==== Passage
# Bickering because of financial problems



## gwencooper911 (Feb 21, 2016)

DH and I have been married for 11 years (We're 29,30 yrs old, one 11 year old son) We've always had our arguments since dating but stuck together because we got pregnant quick. I recently got let go after 8 years and we decided for me to go back to school for RN. Money is extremely tight and DH has been really stress. I am working part time, cooking, cleaning, school and HW. I ask for him to help me clean up after cooking so I can start on HW but he refuses and says he's too tire from work. I am trying my best so that we can have a better life but DH wants me to quit school and get back to work for now. 

I have 3 month left till the semester is over. I plan to take a break and get back to work until we catch up on bills. DH says he cant wait 3 more months. We've been arguing non stop about stress and money. DH wakes up angry and anything I do makes him mad. Am I wrong to want to keep going to school to better us? I'm tired of his attitude. I want out! Help! Advices!


----------



## 225985 (Dec 29, 2015)
========
_Description of the task:_ Please state how many months the writer of the post about bickering over financial problems has left until the semester ends.
==== Material provided
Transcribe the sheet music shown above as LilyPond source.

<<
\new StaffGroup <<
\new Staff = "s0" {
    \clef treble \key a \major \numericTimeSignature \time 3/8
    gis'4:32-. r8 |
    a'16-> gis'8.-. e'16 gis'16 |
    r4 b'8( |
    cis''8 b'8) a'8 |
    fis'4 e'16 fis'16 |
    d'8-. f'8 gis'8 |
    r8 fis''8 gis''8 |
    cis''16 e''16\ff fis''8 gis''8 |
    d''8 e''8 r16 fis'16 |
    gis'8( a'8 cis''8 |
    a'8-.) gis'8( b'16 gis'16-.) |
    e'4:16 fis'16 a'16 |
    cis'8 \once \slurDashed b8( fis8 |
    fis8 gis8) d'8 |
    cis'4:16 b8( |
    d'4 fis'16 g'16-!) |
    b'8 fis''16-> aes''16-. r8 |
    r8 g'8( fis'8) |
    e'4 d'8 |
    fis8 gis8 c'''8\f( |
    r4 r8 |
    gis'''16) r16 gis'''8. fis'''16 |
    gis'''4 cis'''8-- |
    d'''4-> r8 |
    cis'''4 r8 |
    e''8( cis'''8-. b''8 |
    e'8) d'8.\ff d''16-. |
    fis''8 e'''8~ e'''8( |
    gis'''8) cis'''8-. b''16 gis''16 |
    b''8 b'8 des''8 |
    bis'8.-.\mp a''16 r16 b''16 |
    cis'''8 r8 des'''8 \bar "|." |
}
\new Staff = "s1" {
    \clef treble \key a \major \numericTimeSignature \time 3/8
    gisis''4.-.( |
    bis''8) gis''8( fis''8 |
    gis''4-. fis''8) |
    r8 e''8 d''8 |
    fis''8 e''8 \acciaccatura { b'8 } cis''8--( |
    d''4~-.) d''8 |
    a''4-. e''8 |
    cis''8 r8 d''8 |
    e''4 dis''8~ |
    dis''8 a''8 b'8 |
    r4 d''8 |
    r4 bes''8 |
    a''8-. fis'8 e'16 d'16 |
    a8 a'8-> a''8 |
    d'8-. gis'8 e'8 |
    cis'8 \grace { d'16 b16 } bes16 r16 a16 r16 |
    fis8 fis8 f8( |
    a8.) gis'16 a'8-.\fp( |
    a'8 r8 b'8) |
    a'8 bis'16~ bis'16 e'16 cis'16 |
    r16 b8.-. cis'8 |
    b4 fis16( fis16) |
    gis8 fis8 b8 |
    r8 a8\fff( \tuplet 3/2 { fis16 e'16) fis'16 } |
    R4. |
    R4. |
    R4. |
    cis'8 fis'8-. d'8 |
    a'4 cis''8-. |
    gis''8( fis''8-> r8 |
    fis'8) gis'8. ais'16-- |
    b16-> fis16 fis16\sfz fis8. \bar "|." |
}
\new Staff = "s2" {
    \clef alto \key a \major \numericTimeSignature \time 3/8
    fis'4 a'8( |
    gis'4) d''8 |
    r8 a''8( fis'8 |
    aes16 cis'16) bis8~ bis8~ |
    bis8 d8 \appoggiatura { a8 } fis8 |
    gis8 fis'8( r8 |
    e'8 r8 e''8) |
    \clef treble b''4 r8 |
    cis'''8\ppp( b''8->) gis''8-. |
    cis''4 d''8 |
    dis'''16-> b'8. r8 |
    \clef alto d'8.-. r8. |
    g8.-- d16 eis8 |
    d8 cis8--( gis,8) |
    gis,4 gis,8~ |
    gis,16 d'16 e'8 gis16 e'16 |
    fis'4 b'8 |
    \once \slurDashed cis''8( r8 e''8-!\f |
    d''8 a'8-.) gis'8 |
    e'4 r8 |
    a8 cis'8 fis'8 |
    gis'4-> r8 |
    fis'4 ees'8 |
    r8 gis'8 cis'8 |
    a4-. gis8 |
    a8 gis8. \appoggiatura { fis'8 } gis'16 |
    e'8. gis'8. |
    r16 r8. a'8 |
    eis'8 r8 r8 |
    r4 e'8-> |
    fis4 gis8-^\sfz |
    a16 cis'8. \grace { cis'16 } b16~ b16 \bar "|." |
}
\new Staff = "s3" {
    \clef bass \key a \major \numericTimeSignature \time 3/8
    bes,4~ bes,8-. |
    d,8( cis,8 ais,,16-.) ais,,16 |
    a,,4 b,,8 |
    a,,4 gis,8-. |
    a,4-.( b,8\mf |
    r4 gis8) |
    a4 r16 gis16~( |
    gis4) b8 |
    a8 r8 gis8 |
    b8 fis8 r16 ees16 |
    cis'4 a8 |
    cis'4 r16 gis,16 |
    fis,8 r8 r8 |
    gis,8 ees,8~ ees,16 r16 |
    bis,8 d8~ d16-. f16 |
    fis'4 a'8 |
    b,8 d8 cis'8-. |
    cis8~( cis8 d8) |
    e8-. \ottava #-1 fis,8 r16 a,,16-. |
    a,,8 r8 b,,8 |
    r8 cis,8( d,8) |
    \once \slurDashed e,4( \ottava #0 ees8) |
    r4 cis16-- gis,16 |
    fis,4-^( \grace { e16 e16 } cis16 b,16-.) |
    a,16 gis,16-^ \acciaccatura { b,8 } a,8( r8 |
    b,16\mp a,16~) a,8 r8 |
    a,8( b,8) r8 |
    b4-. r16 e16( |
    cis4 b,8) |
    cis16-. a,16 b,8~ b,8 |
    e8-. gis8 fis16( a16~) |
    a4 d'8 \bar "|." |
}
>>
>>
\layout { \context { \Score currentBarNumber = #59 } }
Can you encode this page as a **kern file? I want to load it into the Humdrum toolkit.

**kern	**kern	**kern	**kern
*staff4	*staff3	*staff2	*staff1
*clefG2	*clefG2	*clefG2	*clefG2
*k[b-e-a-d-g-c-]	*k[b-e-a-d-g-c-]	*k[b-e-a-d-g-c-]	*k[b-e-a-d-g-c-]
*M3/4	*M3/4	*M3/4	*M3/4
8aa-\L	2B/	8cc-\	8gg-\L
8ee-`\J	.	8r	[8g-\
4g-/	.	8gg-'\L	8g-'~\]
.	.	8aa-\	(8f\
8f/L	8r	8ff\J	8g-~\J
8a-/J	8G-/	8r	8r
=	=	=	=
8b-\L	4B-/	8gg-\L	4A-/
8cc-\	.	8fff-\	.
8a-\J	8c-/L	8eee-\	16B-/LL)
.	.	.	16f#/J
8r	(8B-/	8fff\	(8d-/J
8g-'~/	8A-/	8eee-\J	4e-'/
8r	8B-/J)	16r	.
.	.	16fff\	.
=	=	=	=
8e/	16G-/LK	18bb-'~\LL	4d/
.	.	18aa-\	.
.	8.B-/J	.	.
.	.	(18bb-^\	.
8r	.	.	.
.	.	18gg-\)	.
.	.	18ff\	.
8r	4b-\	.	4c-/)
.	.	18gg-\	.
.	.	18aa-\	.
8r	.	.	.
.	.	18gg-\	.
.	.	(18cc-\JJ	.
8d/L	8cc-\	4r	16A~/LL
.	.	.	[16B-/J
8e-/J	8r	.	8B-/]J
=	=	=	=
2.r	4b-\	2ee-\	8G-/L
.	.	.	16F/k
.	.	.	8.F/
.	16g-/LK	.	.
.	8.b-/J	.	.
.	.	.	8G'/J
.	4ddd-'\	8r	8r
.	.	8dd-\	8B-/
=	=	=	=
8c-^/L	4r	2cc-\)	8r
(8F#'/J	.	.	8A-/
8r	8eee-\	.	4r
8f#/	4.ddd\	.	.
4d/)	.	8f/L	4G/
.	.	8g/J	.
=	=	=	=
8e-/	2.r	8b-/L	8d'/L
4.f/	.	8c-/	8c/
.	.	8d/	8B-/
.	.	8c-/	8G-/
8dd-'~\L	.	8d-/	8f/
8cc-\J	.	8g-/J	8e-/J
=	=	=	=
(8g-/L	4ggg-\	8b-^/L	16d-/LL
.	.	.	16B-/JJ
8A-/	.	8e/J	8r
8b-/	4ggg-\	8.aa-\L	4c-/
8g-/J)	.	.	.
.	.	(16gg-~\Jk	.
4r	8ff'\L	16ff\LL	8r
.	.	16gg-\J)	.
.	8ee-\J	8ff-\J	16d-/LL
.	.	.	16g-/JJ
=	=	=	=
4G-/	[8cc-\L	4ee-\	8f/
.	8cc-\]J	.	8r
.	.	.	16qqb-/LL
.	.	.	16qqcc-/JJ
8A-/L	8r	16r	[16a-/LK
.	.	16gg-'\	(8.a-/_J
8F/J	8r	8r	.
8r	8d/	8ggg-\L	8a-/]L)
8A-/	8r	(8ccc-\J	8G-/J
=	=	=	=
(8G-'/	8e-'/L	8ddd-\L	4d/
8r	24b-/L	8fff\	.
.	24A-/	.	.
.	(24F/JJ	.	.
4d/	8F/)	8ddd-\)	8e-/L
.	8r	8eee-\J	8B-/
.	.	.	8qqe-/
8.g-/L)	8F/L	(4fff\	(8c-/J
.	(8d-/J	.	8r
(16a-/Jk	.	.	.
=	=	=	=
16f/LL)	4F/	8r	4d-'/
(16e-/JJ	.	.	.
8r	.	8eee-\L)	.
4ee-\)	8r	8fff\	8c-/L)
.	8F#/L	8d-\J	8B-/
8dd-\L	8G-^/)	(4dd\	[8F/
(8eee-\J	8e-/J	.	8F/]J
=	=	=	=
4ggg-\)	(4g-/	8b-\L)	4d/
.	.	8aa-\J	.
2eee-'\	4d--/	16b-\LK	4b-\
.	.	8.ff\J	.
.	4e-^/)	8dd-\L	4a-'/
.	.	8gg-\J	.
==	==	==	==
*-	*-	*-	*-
========
_Final answer:_ Three months.